En novembre 2001, François Cheng fait paraître son premier album de calligraphie : Et le souffle devient signe. Depuis longtemps « la calligraphie est devenue une forme d’accomplissement de non être, une forme essentielle de création personnelle aux côtés de la poésie et du roman. »

En janvier 2002, il publie son deuxième roman, L’éternité n’est pas de trop, « une sorte de « Prince de Clèves » en palanquin, qui retentit de tous les grands récits d’amours absolues » (V. Landel).

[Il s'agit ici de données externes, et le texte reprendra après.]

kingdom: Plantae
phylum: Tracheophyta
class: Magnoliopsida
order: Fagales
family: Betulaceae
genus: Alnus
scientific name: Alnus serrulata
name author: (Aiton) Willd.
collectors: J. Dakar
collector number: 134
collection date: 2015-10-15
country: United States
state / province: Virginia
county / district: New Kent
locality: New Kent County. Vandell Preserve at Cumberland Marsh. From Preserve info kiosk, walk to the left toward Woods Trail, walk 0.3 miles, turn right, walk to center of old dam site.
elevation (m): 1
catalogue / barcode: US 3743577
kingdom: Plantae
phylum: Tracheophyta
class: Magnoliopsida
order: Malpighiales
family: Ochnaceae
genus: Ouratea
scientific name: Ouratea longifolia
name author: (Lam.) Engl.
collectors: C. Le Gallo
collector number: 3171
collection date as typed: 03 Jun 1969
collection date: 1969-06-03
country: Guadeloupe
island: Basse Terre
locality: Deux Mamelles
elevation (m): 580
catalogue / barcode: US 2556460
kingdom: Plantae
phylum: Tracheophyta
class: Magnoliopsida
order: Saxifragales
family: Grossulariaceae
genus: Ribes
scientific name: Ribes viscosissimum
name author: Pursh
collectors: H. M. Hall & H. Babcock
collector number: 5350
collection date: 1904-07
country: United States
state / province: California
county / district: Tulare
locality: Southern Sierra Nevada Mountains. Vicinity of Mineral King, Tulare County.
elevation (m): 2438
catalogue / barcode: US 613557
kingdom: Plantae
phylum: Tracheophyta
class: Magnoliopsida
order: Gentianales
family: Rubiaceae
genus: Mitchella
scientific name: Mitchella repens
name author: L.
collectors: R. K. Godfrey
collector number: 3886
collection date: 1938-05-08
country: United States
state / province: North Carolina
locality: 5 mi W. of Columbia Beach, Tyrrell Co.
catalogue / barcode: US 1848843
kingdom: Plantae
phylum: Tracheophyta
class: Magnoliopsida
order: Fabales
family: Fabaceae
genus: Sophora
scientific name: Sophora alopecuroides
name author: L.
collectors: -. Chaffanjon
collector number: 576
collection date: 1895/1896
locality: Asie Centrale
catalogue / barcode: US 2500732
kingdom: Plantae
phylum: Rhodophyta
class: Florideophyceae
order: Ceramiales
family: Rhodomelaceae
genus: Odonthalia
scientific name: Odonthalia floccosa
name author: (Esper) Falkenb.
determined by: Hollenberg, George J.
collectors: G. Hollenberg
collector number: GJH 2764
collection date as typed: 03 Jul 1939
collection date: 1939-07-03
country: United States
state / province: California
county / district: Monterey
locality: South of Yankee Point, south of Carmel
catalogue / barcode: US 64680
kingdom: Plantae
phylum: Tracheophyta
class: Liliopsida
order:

Comme dans Le dit de Tianyi, L’Eternité n’est pas de trop conte l’histoire d’une passion entre un homme et une femme, passion miniaturisée par le tumulte des événements et transfigurée par le féminin, car « Ce qu’il y a de plus beau dans la création artistique c’est justement cette part féminine, cette musique qui n’en finit pas de chanter ».

François Cheng vient de recevoir le Grand Prix de la Francophonie de l'Académie française pour l'ensemble de son oeuvre.